Actuellement, les techniques de traitement de l’information numérique sont omniprésentes dans la vie quotidienne (télécommunications, multimedia, automobile, etc) et demandent des circuits numériques fonctionnant avec des performances (densité d’intégration, rapidité, coût, etc.) de plus en plus élevées. Cela impose des critères de plus en plus sévères à toutes les fonctions de l’électronique. Depuis près de 30 ans, la technologie numérique à base de composants semiconducteurs a démontré un progrès remarquablement continu. En effet, il est possible actuellement de réaliser des circuits intégrant, sur une puce de silicium de l’ordre du centimètre carré, plusieurs dizaines de millions de transistors fonctionnant à plusieurs centaines de MHz. Néanmoins, si la réduction des dimensions des composants électroniques, axe de recherche privilégié de ces dernières années, permet la réalisation de dispositifs toujours plus complexes et rapides, cela se fait au détriment de la consommation et de la dissipation d’énergie. Là où l’électronique semiconductrice montre ses limites, l’électronique supraconductrice ouvre la voie de l’électronique ultrarapide en associant une large bande passante à une très faible dissipation pour des systèmes complexes de haute rapidité tels que des processeurs numériques fonctionnant à des fréquences d’horloge de l’ordre de 30 GHz, des convertisseurs analogiques-numériques, des commutateurs numériques à haut débit multi-Gb/s et des amplificateurs à faible bruit [Leung 1997]. Cette technologie cryogénique dépend des propriétés physiques des matériaux supraconducteurs tels que, par exemple Nb, NbN ou YBaCuO, et de l’élément de base des circuits, la jonction Josephson permettant de réaliser des architectures uniques d’efficacité et de performance sans précédent. Les circuits numériques sont basés sur la logique à quantum de flux, une technologie qui n’a pas d’homologue en électronique semiconductrice. Par leur fréquence d’horloge pouvant atteindre plusieurs dizaines de GHz et leur très faible dissipation, les circuits numériques supraconducteurs, fondés sur un principe nouveau, la logique à quantum de flux (RSFQ : Rapid Single-Flux Quantum), connaît aujourd’hui un regain d’intérêt du fait de ses performances exceptionnelles, très au delà de celles des filières électroniques classiques .
de transmettre les données numériques sous forme d’impulsions de tension picoseconde avec une aire quantifiée de 2, 07 mV × ps, correspondant à un quantum de flux h/2e [Likharev 1991] [Mukhanov 1987] [Bunyk 2001]. Cette technologie est basée sur l’utilisation de jonctions Josephson shuntées de dimensions micrométriques ou submicrométriques. Les systèmes de mesure classiques montrent leurs limites devant les performances des signaux à caractériser. En effet, les appareils de mesure actuels utilisant eux-mêmes des composants électroniques montrent leurs limites dès qu’il s’agit de mesurer les performances de composants encore plus rapides.
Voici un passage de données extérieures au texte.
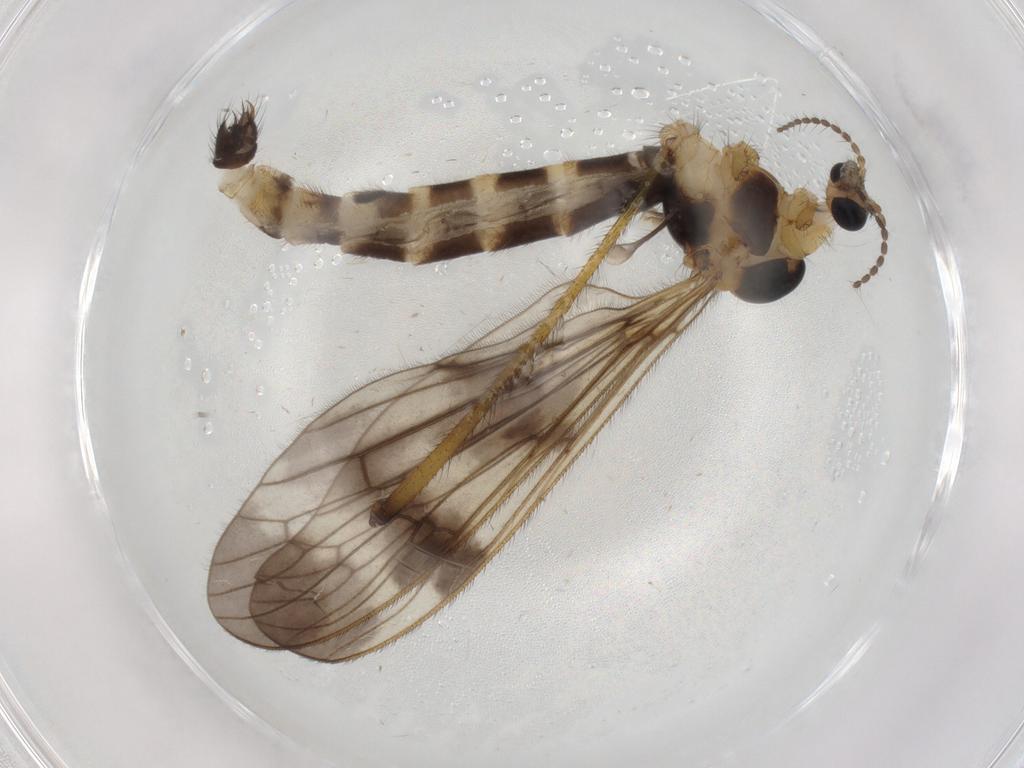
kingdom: Animalia
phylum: Arthropoda
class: Insecta
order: Diptera
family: Limoniidae
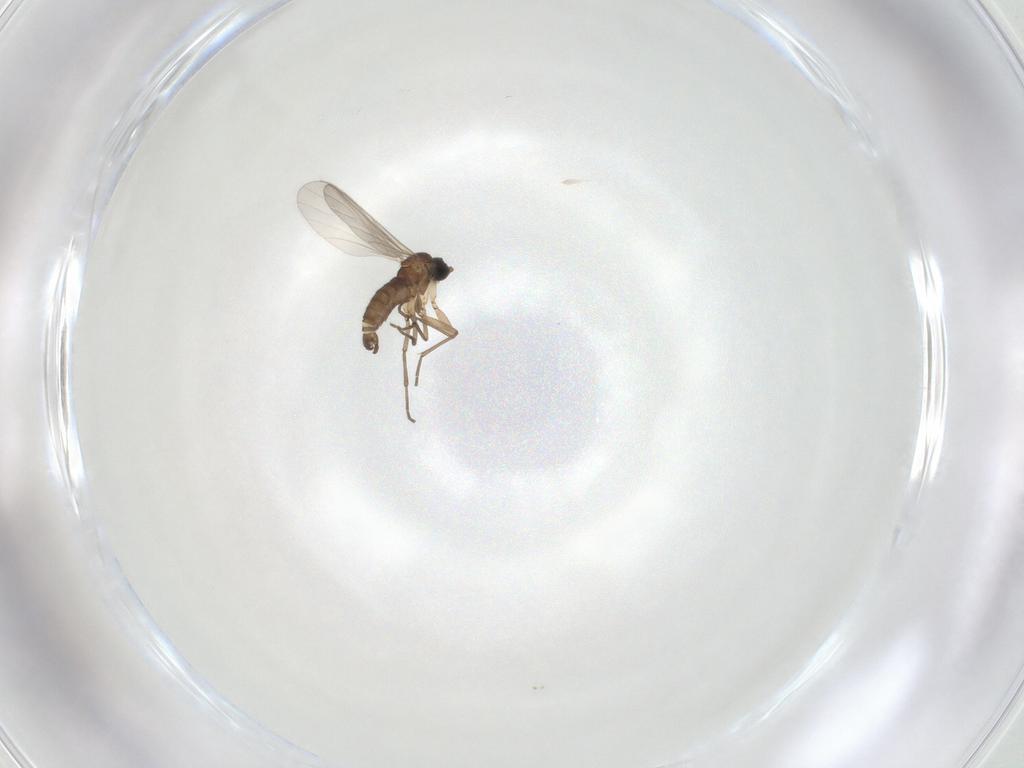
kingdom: Animalia
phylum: Arthropoda
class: Insecta
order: Diptera
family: Sciaridae
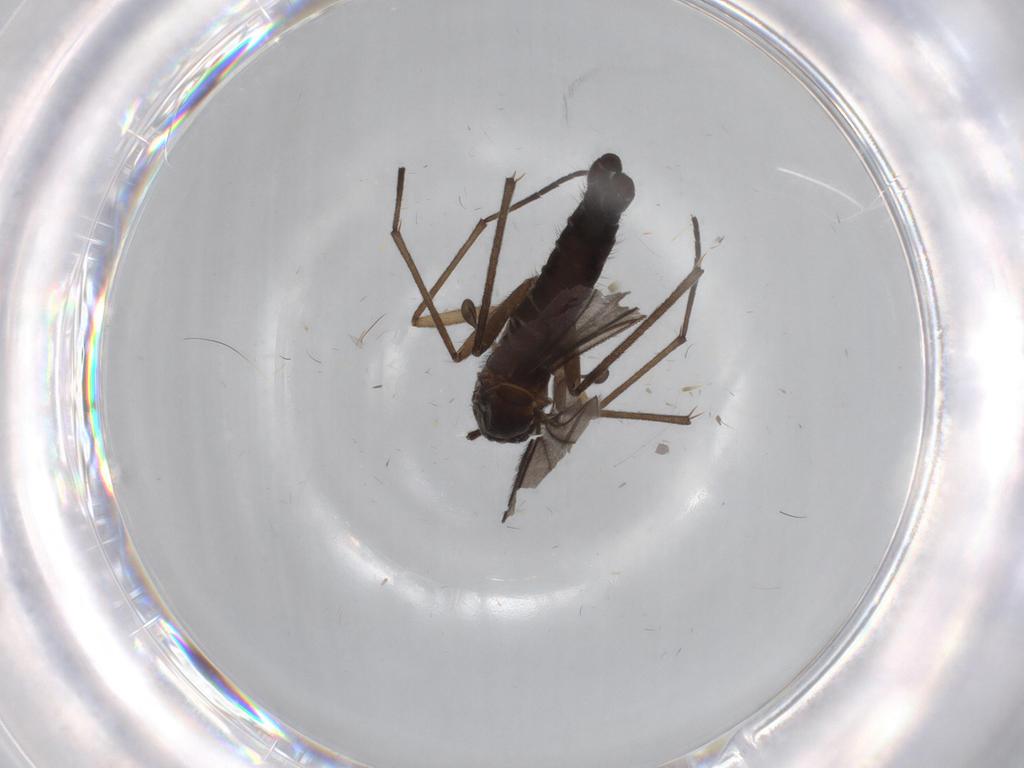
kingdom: Animalia
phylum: Arthropoda
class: Insecta
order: Diptera
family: Sciaridae
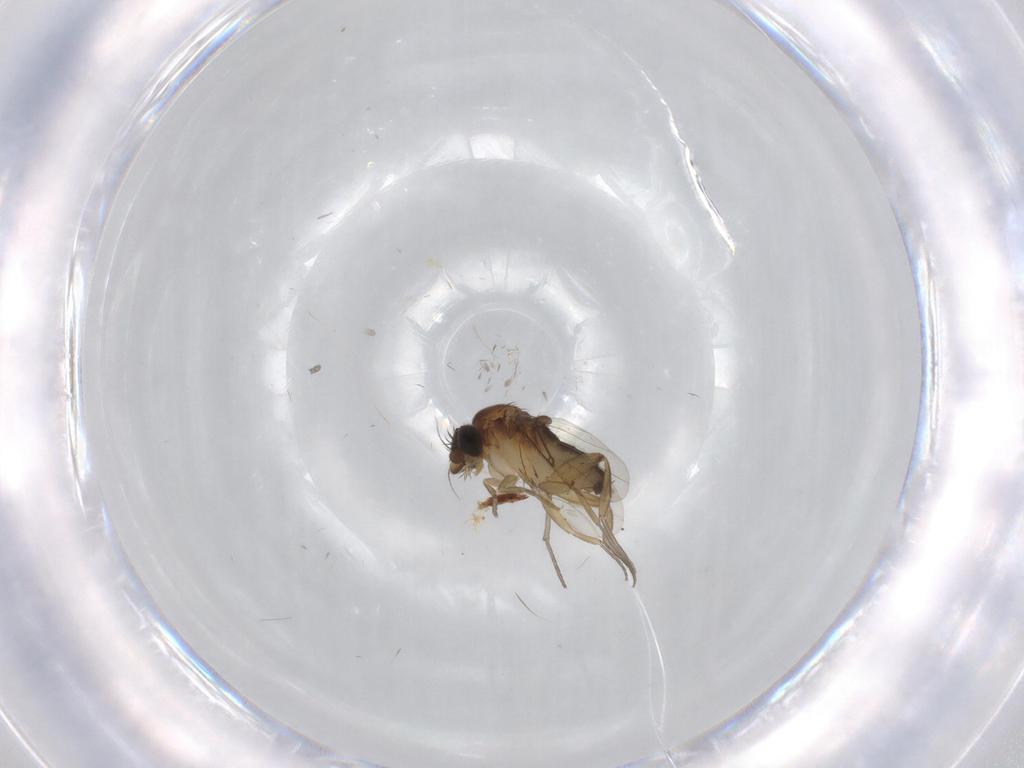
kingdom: Animalia
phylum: Arthropoda
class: Insecta
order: Diptera
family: Phoridae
De plus, la réduction des dimensions des composants ultra rapides pose un problème de connectique avec les instruments de mesure.
Des solutions alternatives aux moyens de mesure actuels sont donc indispensables. L’une d’elles est basée sur le recours à l’optique. Depuis l’invention du laser par Maiman en 1960, les performances des lasers impulsionnels ont connu une évolution fulgurante supérieure à celle de la microélectronique puisque la durée des impulsions laser les plus courtes a diminué de neuf ordres de grandeur (impulsions de quelques microsecondes à quelques femtosecondes). On dispose aujourd’hui de sources lasers ultra-rapides commerciales délivrant des trains répétitifs d’impulsions dont la durée est inférieure à la dizaine de femtosecondes (1 fs = 10⁻¹⁵ s). Par un système de conversion optoélectronique ou électro-optique, il est possible, par une technique dite d’échantillonnage, de mesurer la réponse d’un composant électronique à une impulsion électrique picoseconde. Le spectre associé à cette impulsion s’étend jusqu’à plus de 1 THz, soit bien au-delà des capacités des méthodes de caractérisation classiques. Depuis une vingtaine d’années, plusieurs techniques optoélectroniques ont été développées mais elles nécessitent dans la plupart des cas un compromis sévère entre résolution temporelle, sensibilité et perturbation induite dans le circuit sous test. D’autre part, leur utilisation de manière courante pour la caractérisation est encore limitée par le manque de souplesse et la complexité du dispositif de mesure.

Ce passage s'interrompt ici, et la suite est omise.